---- BRANO DA LEGGERE

Bloomberg: "Il dollaro continuerà il suo crollo. Gli Usa mai così dipendenti dalle valute estere"
Il tasso di risparmio interno netto degli Stati Uniti ha subito il più grande calo della storia, rendendo l'economia ancora più dipendente dalla valuta estera, scrive l'economista statunitense Stephen Roach nel suo articolo per Bloomberg.
Il dollaro non ha smesso la sua discesa da quando la pandemia COVID-19 si è diffusa negli Stati Uniti nel marzo 2020. La valuta è scesa tra il 10% e il 12% rispetto ai principali partner commerciali statunitensi ed è scesa ai livelli più deboli dall'inizio del 2018, si legge nell'articolo.
"C'è di più in arrivo", avverte Roach.

--------
---- RIGHE FORNITE

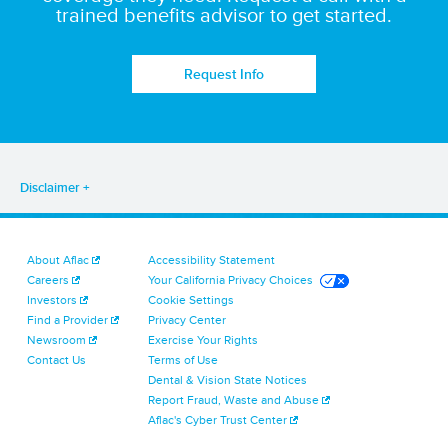
trained benefits advisor to get started.
Request Info
Disclaimer
About Aflac
Accessibility Statement
Careers
Your California Privacy Choices
Investors
Cookie Settings
Find a Provider
Privacy Center
Newsroom
Exercise Your Rights
Contact Us
Terms of Use
Dental & Vision State Notices
Report Fraud, Waste and Abuse
Aflac's Cyber Trust Center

--------

USANDO LE INFORMAZIONI:
1. Indica se ciascuna affermazione concorda con il brano sul dollaro, rispondendo sì o no e citando le parole decisive del testo: (a) il dollaro è sceso ai livelli più deboli dall'inizio del 2018; (b) secondo Roach il calo del dollaro si è ormai fermato; (c) la discesa del dollaro è cominciata nel marzo 2019.
2. Sostituisci "risparmio" con "investimento" nella parte del brano sul dollaro che si apre con le parole contenenti "Il tasso di" e si chiude con "articolo per Bloomberg.", poi riporta quella parte.
3. Riprendi, per favore, il brano sul dollaro dal punto in cui si ferma e proseguilo.

ELENCO DELLE RISPOSTE:
1.
(a) Sì: "è scesa ai livelli più deboli dall'inizio del 2018".
(b) No: "C'è di più in arrivo".
(c) No: "nel marzo 2020".

2.
Il tasso di investimento interno netto degli Stati Uniti ha subito il più grande calo della storia, rendendo l'economia ancora più dipendente dalla valuta estera, scrive l'economista statunitense Stephen Roach nel suo articolo per Bloomberg.

3.
L'economista aveva previsto a giugno dello scorso anno che il dollaro sarebbe sceso del 35% entro la fine del 2021. La previsione si basava su tre fattori : il disavanzo delle partite correnti, la crescita dell'euro e le azioni della Federal Reserve.
E ora Roach "è ancora più convinto della debolezza del dollaro rispetto a sei mesi fa".
Disavanzo delle partite correnti
Come previsto, il disavanzo delle partite correnti si è ulteriormente deteriorato, portandosi al 3,4% del prodotto interno lordo nel terzo trimestre. "Al suo livello attuale, il deficit è al massimo dalla fine del 2008", secondo l'analista.
Il deterioramento, secondo Roach, è guidato da "aumenti esplosivi del deficit di bilancio federale relativo al COVID".
Il tasso di risparmio interno netto - risparmi corretti per l'ammortamento per imprese, individui e settore pubblico - è sceso sotto lo zero nel secondo e terzo trimestre per la prima volta in un decennio.
Roach stima che i pacchetti di aiuti COVID combinati ammontino a $ 5 trilioni o il 24% del PIL del 2020.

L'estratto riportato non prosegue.